CentOS 6.4 host odd tap / ebtables behaviour

Hi all

We have 3 x CentOS 6.4/6.5 hosts and around 15 guests across them - Cloudmin Pro (25 VMs) controls them all. Recently I've had some issues with guest connectivity which I think relates to ebtables and tapN configuration.

Taking one of the hosts as an example, there are 5 guests on there each with their own eth0 NIC. Am I correct in assuming that each guest should have its own tapN and not be sharing with another guest?

If I am correct, then something has gone wrong on my system as I can see 2 pairs of guests that have the same tapN number - this could be a result of moving them from another host, or it could be related to changes I've made to ebtables just recently via Cloudmin's interface.

Is there a simple way to specify new tapN references for these machines to remove the shared config?

This is a production environment so I need to be 100% sure of success prior to applying any changes.

Thanks in advance.

Status: 
Active

Comments

Yes, each guest should get its own tapN which is assigned by KVM on startup.

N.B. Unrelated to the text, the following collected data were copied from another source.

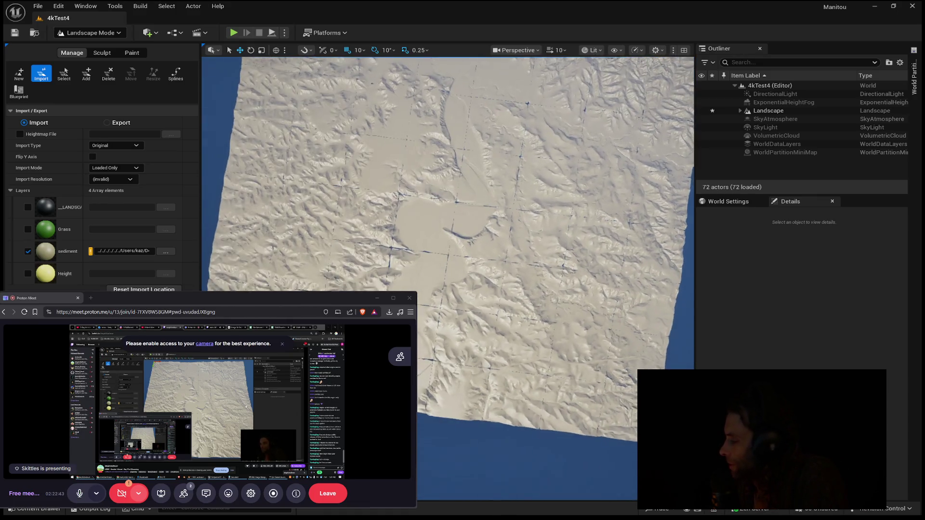
pyautogui.scroll(10, 448, 280)
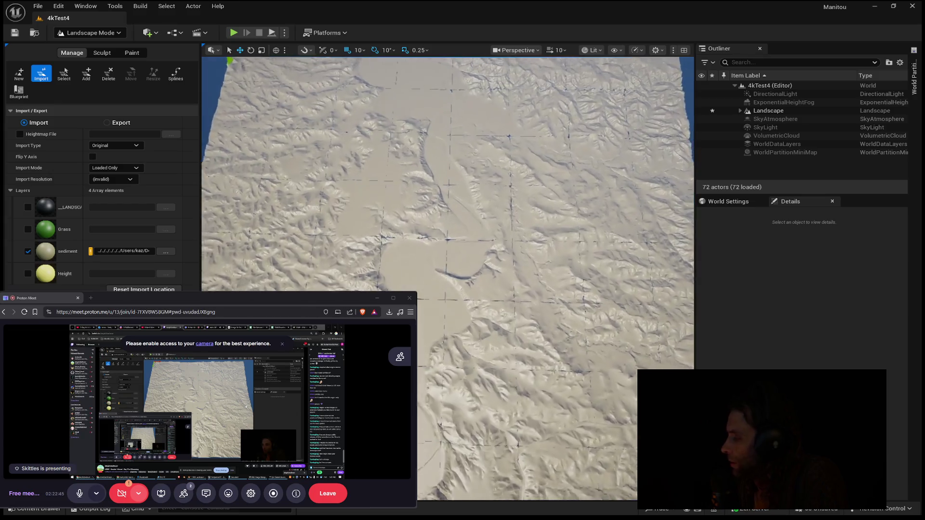
pyautogui.scroll(6, 549, 321)
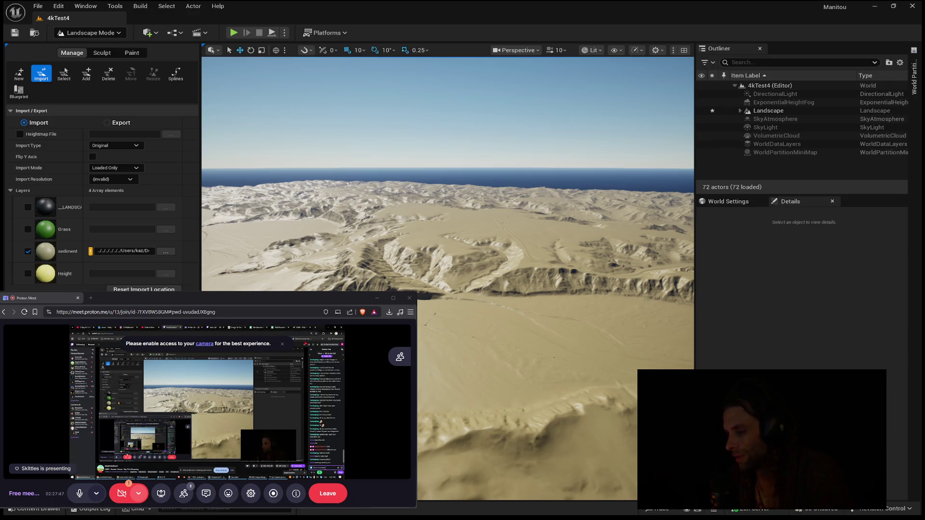
# - Fly forward and look down onto the eroded, sand-coloured 4kTest4 desert tiles
pyautogui.moveTo(487, 304)
pyautogui.mouseDown()
pyautogui.moveTo(487, 332)
pyautogui.moveTo(511, 309)
pyautogui.moveTo(520, 342)
pyautogui.moveTo(464, 322)
pyautogui.mouseUp()
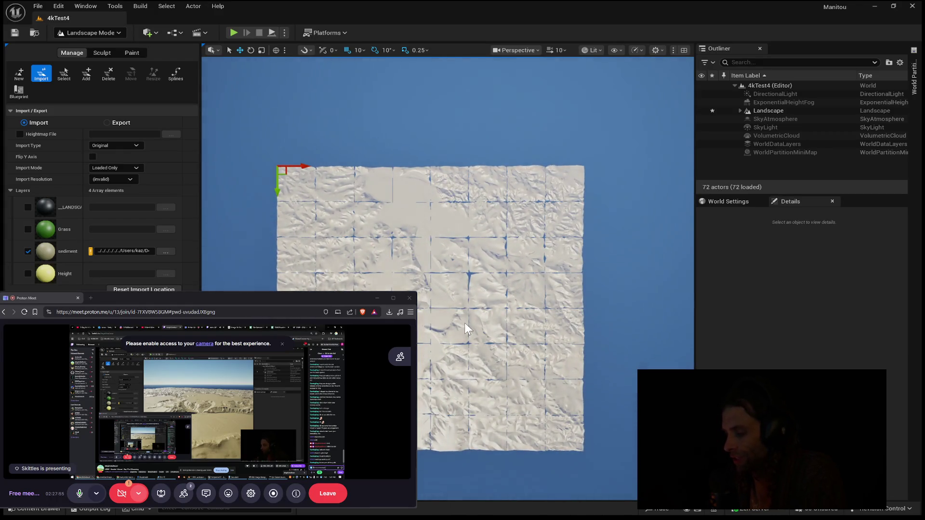
# - Tilt the view over the landscape tiles, then show the 4kTest4 World Partition map
pyautogui.moveTo(504, 265)
pyautogui.mouseDown()
pyautogui.moveTo(495, 284)
pyautogui.moveTo(510, 294)
pyautogui.moveTo(490, 269)
pyautogui.mouseUp()
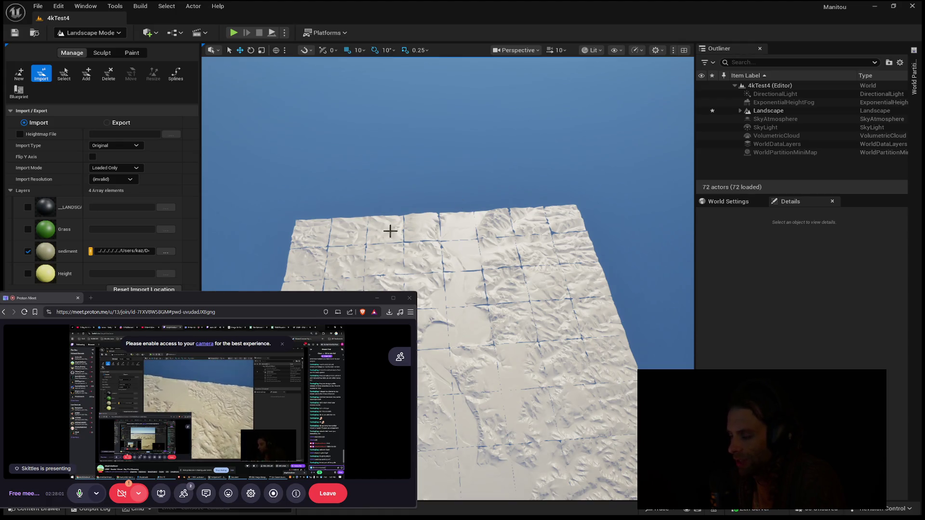
pyautogui.moveTo(479, 326)
pyautogui.mouseDown()
pyautogui.moveTo(469, 308)
pyautogui.moveTo(497, 280)
pyautogui.moveTo(497, 246)
pyautogui.moveTo(503, 262)
pyautogui.moveTo(484, 239)
pyautogui.moveTo(483, 327)
pyautogui.mouseUp()
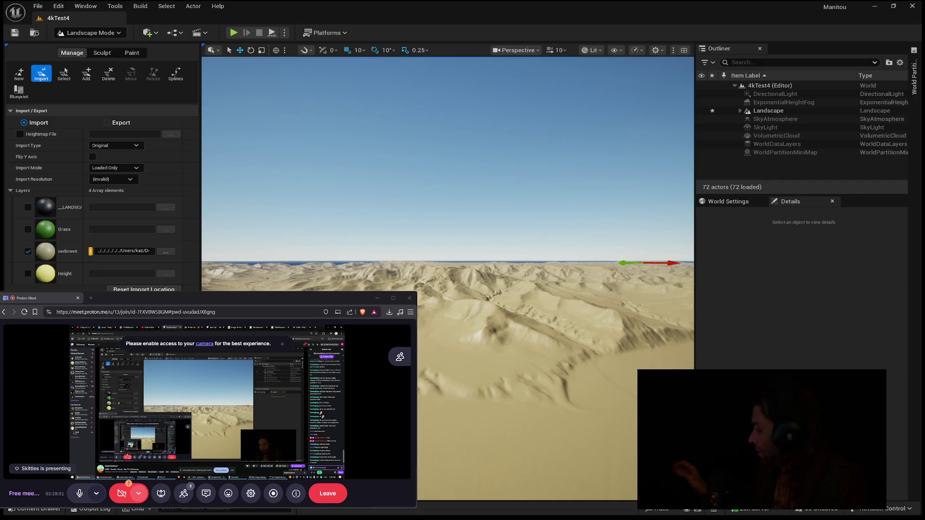
pyautogui.click(914, 77)
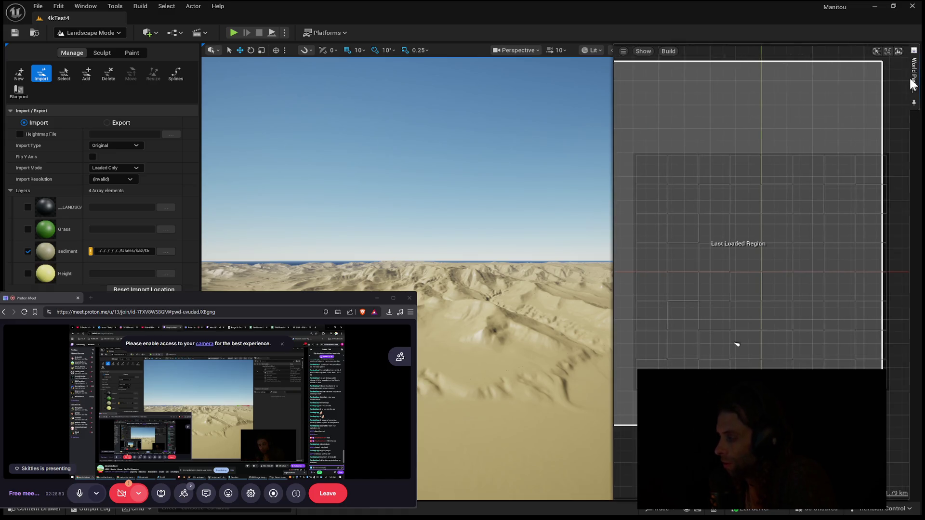
# - Zoom out the World Partition map, close it, and sweep the camera down over the terrain
pyautogui.scroll(-5, 817, 287)
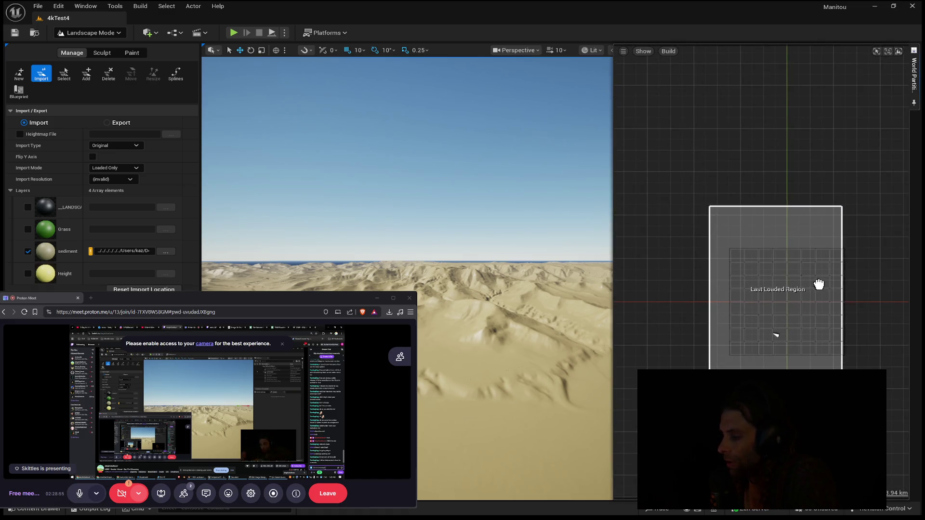
pyautogui.click(16, 33)
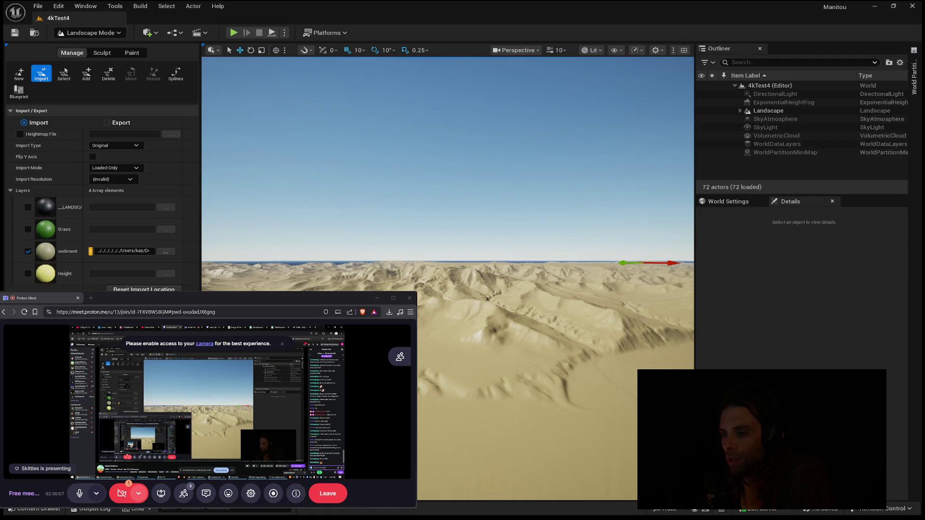
pyautogui.moveTo(448, 192); pyautogui.dragTo(164, 5)
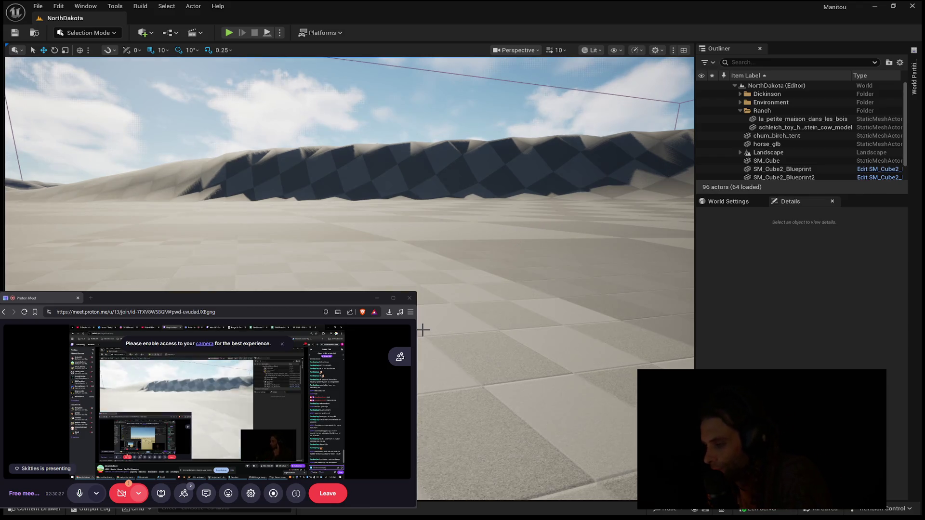
# - Pitch the camera down for an overhead view of the NorthDakota terrain
pyautogui.moveTo(423, 330)
pyautogui.mouseDown()
pyautogui.moveTo(424, 392)
pyautogui.moveTo(424, 357)
pyautogui.moveTo(419, 385)
pyautogui.moveTo(416, 366)
pyautogui.moveTo(434, 381)
pyautogui.moveTo(409, 378)
pyautogui.moveTo(404, 365)
pyautogui.mouseUp()
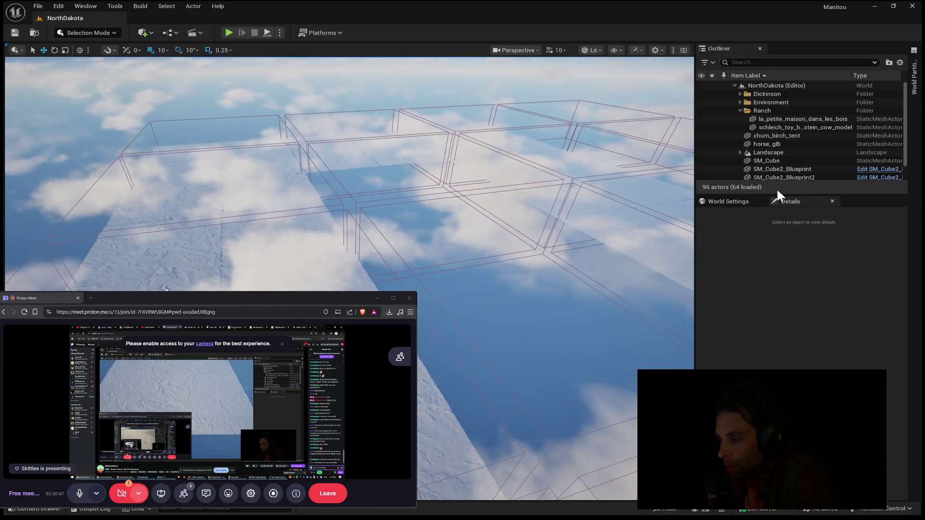
# - Open and widen the World Partition map, trying selections of column 2 and the top row
pyautogui.click(914, 77)
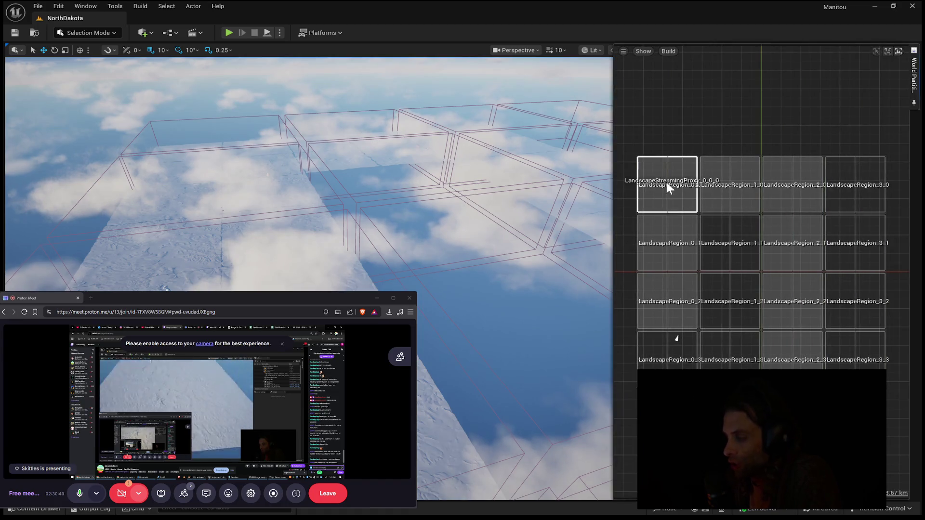
pyautogui.moveTo(611, 232); pyautogui.dragTo(525, 239)
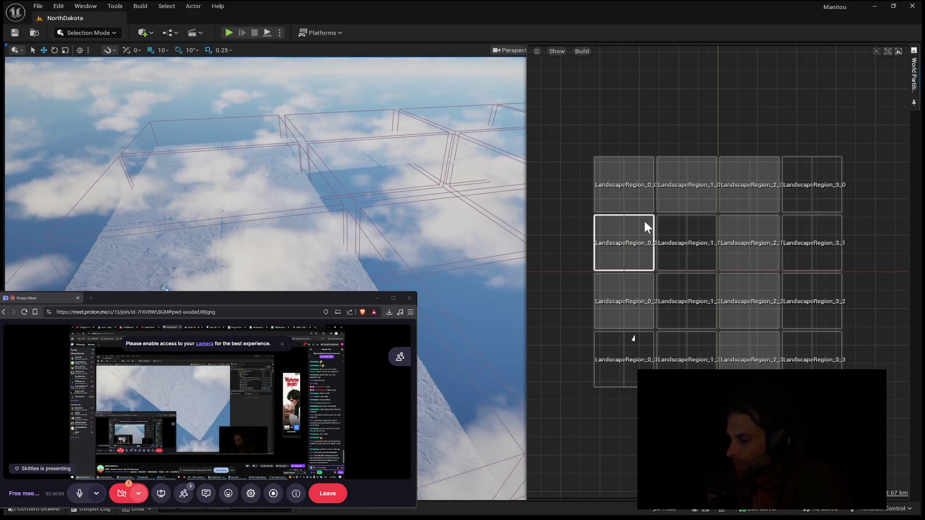
pyautogui.moveTo(779, 381); pyautogui.dragTo(740, 247)
pyautogui.moveTo(769, 327); pyautogui.dragTo(774, 292)
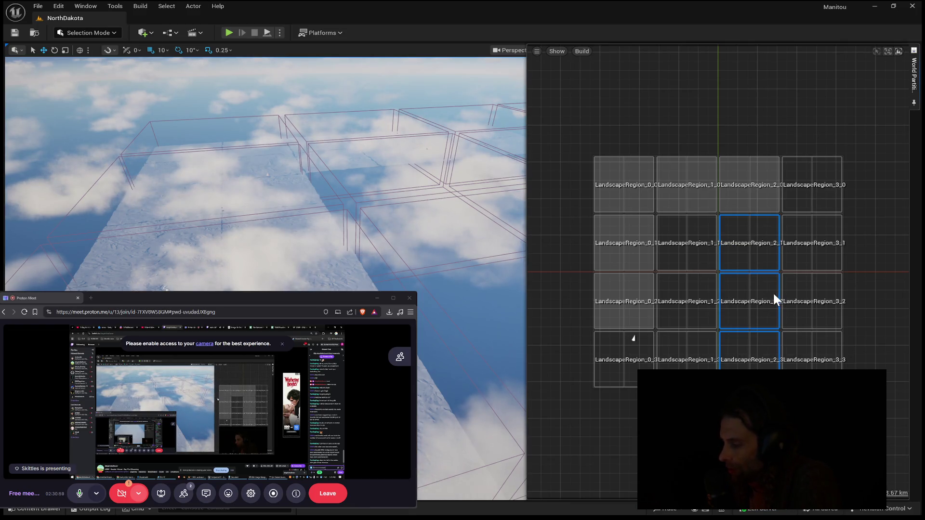
pyautogui.moveTo(787, 171); pyautogui.dragTo(618, 192)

How did you determine that multiple guests were sharing the same tap?

In Cloudmin, ebtables is used to prevent VMs from using IPs that are not assigned to them, by setting up ethernet-level firewall rules on tap interfaces.

Thanks Jamie

I've run tail /kvm/*tap and the file outputs display all my tapNs for kvm instances. Here I can see 2 instances using tap0 and it's those 2 instances that are failing to get connectivity. I can also see 2 instances sharing tap3 but those aren't failing at the moment (most likely because the ebtables aren't blocking spoofing, or because they've not been rebooted in a while).

Also, when I run ebtables -L I can see multiple chains for tap0 and tap3.

I've moved instances from other hosts (using Cloudmin Pro) and also cloned systems on here too. So perhaps there's been an issue with one of those operations somewhere?

So to rectify, what the most sensible way to modify the tapN reference manually? I have ebtables configured and blocking spoofed IPs, so any changes will need to be made to the Cloudmin KVM config too.

Cheers again.

Yes, this could be an issue with cloning or moving. If you shut down one of the clashing instances and then bring it back up again, does it get assigned a new tapN interface? KVM should be doing this automatically.

When I shutdown one of the troubled instances, the other becomes available. However the startup does not then assign a new tapN, instead it keeps the existing clashed one.

I'm currently relocating one of the less critical instances to another host to see if it behaves there. If it's the host that is misbehaving I can simply relocate all instances to other hosts and debug further.

Once I know more, I'll post back here.

Thanks.

That is very odd - Cloudmin itself doesn't control the tanN device selection, it just records what KVM selects when a VM is started.

Unless maybe this VM is somehow configured via a non-standard -net parameter to use a fixed tap device? I'd be interested to see the full command line of the running kvm process for both these VMs.